## [WORK INSTRUCTIONS]
Only the lines with the string "defaultClient" are needed; return each of them from the entries below.

Source data:
== Segment start ==

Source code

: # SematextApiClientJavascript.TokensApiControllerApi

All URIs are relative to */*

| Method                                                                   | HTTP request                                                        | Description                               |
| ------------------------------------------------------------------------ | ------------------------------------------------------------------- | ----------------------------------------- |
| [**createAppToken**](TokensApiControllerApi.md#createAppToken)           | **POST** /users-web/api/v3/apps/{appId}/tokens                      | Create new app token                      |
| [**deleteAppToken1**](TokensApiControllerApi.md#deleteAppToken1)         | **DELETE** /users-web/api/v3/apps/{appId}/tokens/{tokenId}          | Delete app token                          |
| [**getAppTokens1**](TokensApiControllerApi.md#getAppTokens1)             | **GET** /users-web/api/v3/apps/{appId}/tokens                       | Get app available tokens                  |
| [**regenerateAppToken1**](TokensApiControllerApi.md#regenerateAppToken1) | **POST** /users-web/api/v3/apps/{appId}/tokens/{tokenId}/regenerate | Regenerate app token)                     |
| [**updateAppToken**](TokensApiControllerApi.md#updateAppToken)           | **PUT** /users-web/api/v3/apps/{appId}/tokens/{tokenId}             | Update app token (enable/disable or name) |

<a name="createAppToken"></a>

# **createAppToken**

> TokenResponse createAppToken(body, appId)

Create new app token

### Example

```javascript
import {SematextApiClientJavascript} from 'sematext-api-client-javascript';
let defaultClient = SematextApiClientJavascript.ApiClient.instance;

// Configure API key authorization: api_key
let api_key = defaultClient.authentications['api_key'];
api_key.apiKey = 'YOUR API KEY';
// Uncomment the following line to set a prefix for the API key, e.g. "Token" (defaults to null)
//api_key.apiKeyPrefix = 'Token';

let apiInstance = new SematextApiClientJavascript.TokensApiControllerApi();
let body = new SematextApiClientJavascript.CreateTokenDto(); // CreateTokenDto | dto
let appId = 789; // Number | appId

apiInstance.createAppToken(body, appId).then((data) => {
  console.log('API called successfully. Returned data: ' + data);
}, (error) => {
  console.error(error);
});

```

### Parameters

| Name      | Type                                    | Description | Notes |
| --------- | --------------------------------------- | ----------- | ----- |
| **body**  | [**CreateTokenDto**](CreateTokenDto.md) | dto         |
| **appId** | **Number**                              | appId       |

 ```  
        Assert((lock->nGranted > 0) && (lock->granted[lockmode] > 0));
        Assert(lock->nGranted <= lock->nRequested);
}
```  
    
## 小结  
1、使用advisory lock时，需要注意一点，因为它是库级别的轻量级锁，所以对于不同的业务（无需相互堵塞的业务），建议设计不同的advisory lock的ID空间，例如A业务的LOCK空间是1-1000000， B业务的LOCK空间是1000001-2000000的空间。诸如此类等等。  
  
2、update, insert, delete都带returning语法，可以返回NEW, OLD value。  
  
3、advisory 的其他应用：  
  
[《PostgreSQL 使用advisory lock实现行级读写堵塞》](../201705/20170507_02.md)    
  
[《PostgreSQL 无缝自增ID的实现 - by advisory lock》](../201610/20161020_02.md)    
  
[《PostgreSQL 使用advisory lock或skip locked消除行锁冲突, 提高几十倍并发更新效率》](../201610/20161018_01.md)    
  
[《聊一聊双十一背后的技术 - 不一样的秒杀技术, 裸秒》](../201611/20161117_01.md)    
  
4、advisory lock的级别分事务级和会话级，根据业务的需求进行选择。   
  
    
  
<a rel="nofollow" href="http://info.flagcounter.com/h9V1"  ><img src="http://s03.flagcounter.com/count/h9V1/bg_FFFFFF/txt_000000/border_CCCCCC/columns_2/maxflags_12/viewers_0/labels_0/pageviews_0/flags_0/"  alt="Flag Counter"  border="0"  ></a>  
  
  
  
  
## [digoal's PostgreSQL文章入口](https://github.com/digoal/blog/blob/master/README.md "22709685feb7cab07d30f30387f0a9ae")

== Segment end ==

## [SOLUTION FOR THIS PROBLEM]
let defaultClient = SematextApiClientJavascript.ApiClient.instance;
let api_key = defaultClient.authentications['api_key'];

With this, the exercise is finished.